» **Assignment**
Please, could you print all the lines below exactly, leaving out the pictures?

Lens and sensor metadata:
☆ ☆ ☆ ☆
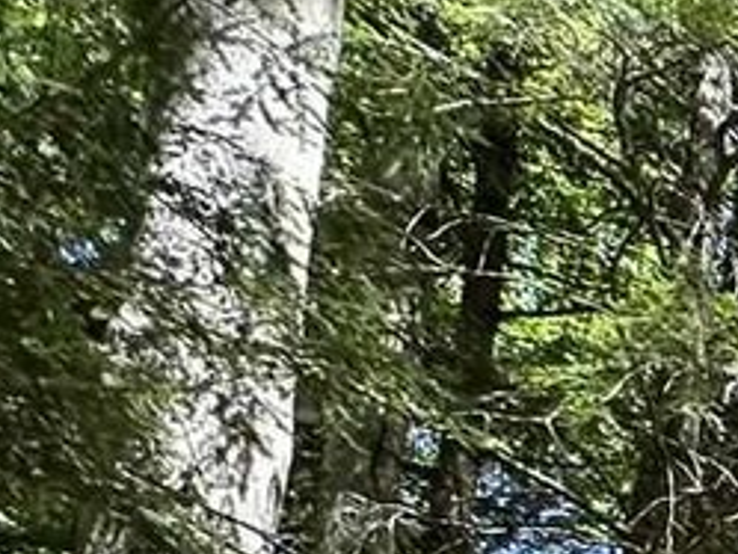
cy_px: 1398
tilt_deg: +6.5
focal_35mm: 90
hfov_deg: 13.3
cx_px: 1932
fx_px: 1920
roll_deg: -0.3
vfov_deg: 12.3
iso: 40
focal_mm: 2.22
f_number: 2.2
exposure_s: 1/313
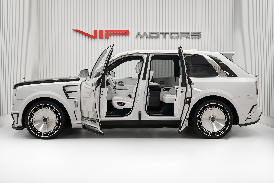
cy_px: 92
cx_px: 137
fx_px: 282
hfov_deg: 51.9
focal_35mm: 37
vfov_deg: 35.9
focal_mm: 37
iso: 125
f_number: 9
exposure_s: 1/6
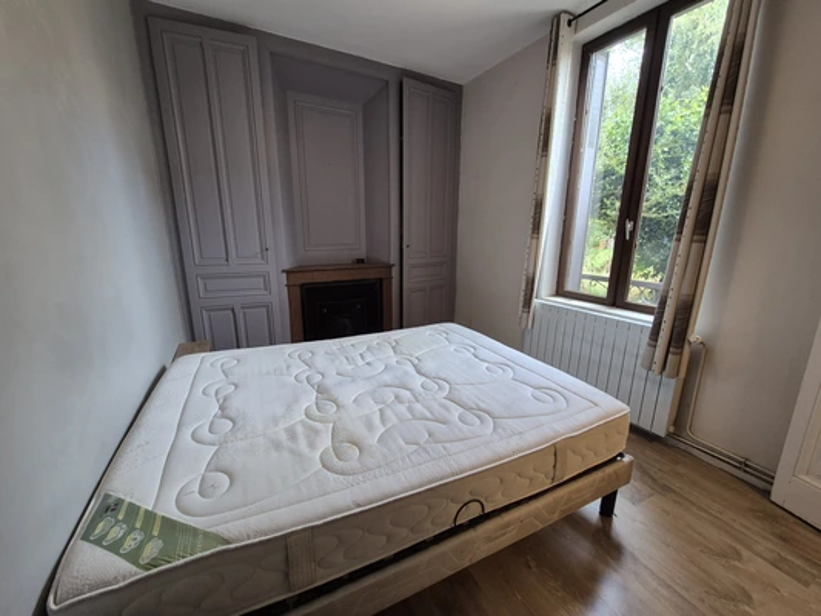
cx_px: 410
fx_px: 308
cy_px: 308
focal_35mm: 13
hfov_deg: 106.2
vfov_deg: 89.9
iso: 125
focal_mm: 2.2
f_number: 2.2
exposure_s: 1/50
☆ ☆ ☆ ☆
» **Result of this task**
cy_px: 1398
tilt_deg: +6.5
focal_35mm: 90
hfov_deg: 13.3
cx_px: 1932
fx_px: 1920
roll_deg: -0.3
vfov_deg: 12.3
iso: 40
focal_mm: 2.22
f_number: 2.2
exposure_s: 1/313
cy_px: 92
cx_px: 137
fx_px: 282
hfov_deg: 51.9
focal_35mm: 37
vfov_deg: 35.9
focal_mm: 37
iso: 125
f_number: 9
exposure_s: 1/6
cx_px: 410
fx_px: 308
cy_px: 308
focal_35mm: 13
hfov_deg: 106.2
vfov_deg: 89.9
iso: 125
focal_mm: 2.2
f_number: 2.2
exposure_s: 1/50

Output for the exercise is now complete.